**Exercise requirements:** Write out again, word for word, the lines running from the one with "Ask A Librarian" through the one with "CHAT WITH A LIBRARIAN NOW!", and nothing more.

**Source information:**

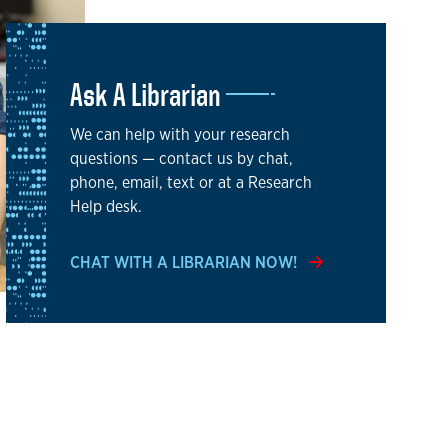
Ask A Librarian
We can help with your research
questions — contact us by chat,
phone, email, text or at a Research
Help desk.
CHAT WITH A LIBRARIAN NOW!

...

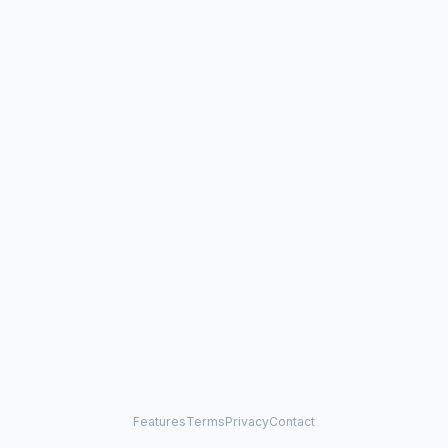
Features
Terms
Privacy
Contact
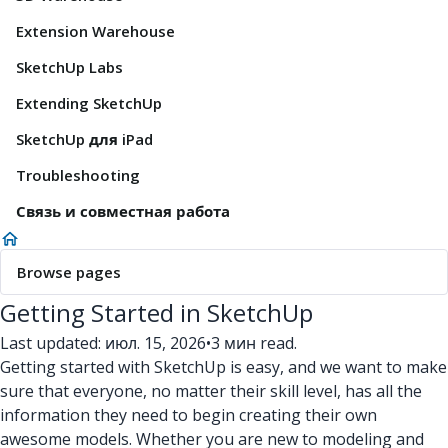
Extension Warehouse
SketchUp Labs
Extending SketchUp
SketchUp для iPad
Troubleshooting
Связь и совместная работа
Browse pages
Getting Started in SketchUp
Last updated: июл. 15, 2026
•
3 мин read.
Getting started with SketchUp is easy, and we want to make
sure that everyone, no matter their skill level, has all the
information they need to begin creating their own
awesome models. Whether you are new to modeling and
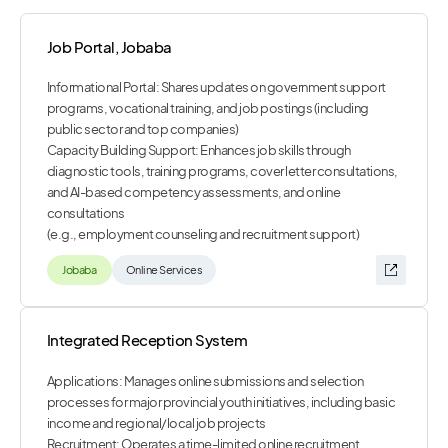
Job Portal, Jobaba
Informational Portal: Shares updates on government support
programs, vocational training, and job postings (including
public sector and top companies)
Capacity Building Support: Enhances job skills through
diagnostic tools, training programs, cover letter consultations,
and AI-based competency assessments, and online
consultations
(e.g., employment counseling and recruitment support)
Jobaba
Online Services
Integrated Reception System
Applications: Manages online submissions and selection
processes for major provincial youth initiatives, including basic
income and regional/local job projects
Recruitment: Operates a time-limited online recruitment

**Answer section:**
Ask A Librarian
We can help with your research
questions — contact us by chat,
phone, email, text or at a Research
Help desk.
CHAT WITH A LIBRARIAN NOW!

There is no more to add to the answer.